▶ WORK TO COMPLETE
Revise the lines below so that every "common name" becomes "vernacular name", leaving all other text unchanged.

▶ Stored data
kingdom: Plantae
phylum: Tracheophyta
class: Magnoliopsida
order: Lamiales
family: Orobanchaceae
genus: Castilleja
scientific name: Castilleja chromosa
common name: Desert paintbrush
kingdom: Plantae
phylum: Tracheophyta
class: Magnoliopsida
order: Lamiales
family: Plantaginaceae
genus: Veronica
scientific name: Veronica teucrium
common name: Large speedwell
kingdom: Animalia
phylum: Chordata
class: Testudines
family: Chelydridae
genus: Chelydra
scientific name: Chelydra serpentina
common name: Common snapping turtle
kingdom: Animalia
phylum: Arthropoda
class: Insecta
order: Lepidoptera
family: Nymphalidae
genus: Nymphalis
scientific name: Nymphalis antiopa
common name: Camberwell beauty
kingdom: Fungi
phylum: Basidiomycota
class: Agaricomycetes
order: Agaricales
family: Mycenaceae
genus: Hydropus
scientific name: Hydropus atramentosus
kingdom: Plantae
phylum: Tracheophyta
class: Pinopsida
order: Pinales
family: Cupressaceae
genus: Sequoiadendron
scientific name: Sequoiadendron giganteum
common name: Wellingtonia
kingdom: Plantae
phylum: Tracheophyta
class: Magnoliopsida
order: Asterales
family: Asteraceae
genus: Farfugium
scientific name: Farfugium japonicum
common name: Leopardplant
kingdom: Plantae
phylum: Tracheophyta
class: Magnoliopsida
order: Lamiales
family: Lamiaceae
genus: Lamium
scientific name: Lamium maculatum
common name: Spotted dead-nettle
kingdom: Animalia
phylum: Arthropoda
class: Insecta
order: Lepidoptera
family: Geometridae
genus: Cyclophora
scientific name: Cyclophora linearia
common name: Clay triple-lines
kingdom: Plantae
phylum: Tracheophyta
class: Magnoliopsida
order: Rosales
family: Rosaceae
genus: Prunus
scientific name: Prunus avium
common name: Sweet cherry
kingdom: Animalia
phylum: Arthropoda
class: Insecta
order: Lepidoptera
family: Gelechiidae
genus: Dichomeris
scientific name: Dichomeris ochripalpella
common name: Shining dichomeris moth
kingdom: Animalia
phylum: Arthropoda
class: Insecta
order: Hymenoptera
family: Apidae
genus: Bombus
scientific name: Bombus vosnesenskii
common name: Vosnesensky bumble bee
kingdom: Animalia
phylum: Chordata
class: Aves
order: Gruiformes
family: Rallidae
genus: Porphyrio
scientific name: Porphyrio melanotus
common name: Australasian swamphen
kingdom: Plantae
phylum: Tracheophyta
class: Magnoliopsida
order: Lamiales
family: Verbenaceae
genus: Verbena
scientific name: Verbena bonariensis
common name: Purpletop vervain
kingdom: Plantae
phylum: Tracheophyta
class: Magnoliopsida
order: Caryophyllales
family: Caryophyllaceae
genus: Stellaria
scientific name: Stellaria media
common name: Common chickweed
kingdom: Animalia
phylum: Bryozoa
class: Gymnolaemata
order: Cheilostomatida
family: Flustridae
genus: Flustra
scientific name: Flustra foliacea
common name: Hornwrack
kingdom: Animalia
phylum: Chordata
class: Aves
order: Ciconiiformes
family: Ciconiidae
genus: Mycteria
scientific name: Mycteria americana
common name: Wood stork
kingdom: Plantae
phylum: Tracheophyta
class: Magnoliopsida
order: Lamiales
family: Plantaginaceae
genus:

▶ THE SOLUTION
kingdom: Plantae
phylum: Tracheophyta
class: Magnoliopsida
order: Lamiales
family: Orobanchaceae
genus: Castilleja
scientific name: Castilleja chromosa
vernacular name: Desert paintbrush
kingdom: Plantae
phylum: Tracheophyta
class: Magnoliopsida
order: Lamiales
family: Plantaginaceae
genus: Veronica
scientific name: Veronica teucrium
vernacular name: Large speedwell
kingdom: Animalia
phylum: Chordata
class: Testudines
family: Chelydridae
genus: Chelydra
scientific name: Chelydra serpentina
vernacular name: Common snapping turtle
kingdom: Animalia
phylum: Arthropoda
class: Insecta
order: Lepidoptera
family: Nymphalidae
genus: Nymphalis
scientific name: Nymphalis antiopa
vernacular name: Camberwell beauty
kingdom: Fungi
phylum: Basidiomycota
class: Agaricomycetes
order: Agaricales
family: Mycenaceae
genus: Hydropus
scientific name: Hydropus atramentosus
kingdom: Plantae
phylum: Tracheophyta
class: Pinopsida
order: Pinales
family: Cupressaceae
genus: Sequoiadendron
scientific name: Sequoiadendron giganteum
vernacular name: Wellingtonia
kingdom: Plantae
phylum: Tracheophyta
class: Magnoliopsida
order: Asterales
family: Asteraceae
genus: Farfugium
scientific name: Farfugium japonicum
vernacular name: Leopardplant
kingdom: Plantae
phylum: Tracheophyta
class: Magnoliopsida
order: Lamiales
family: Lamiaceae
genus: Lamium
scientific name: Lamium maculatum
vernacular name: Spotted dead-nettle
kingdom: Animalia
phylum: Arthropoda
class: Insecta
order: Lepidoptera
family: Geometridae
genus: Cyclophora
scientific name: Cyclophora linearia
vernacular name: Clay triple-lines
kingdom: Plantae
phylum: Tracheophyta
class: Magnoliopsida
order: Rosales
family: Rosaceae
genus: Prunus
scientific name: Prunus avium
vernacular name: Sweet cherry
kingdom: Animalia
phylum: Arthropoda
class: Insecta
order: Lepidoptera
family: Gelechiidae
genus: Dichomeris
scientific name: Dichomeris ochripalpella
vernacular name: Shining dichomeris moth
kingdom: Animalia
phylum: Arthropoda
class: Insecta
order: Hymenoptera
family: Apidae
genus: Bombus
scientific name: Bombus vosnesenskii
vernacular name: Vosnesensky bumble bee
kingdom: Animalia
phylum: Chordata
class: Aves
order: Gruiformes
family: Rallidae
genus: Porphyrio
scientific name: Porphyrio melanotus
vernacular name: Australasian swamphen
kingdom: Plantae
phylum: Tracheophyta
class: Magnoliopsida
order: Lamiales
family: Verbenaceae
genus: Verbena
scientific name: Verbena bonariensis
vernacular name: Purpletop vervain
kingdom: Plantae
phylum: Tracheophyta
class: Magnoliopsida
order: Caryophyllales
family: Caryophyllaceae
genus: Stellaria
scientific name: Stellaria media
vernacular name: Common chickweed
kingdom: Animalia
phylum: Bryozoa
class: Gymnolaemata
order: Cheilostomatida
family: Flustridae
genus: Flustra
scientific name: Flustra foliacea
vernacular name: Hornwrack
kingdom: Animalia
phylum: Chordata
class: Aves
order: Ciconiiformes
family: Ciconiidae
genus: Mycteria
scientific name: Mycteria americana
vernacular name: Wood stork
kingdom: Plantae
phylum: Tracheophyta
class: Magnoliopsida
order: Lamiales
family: Plantaginaceae
genus:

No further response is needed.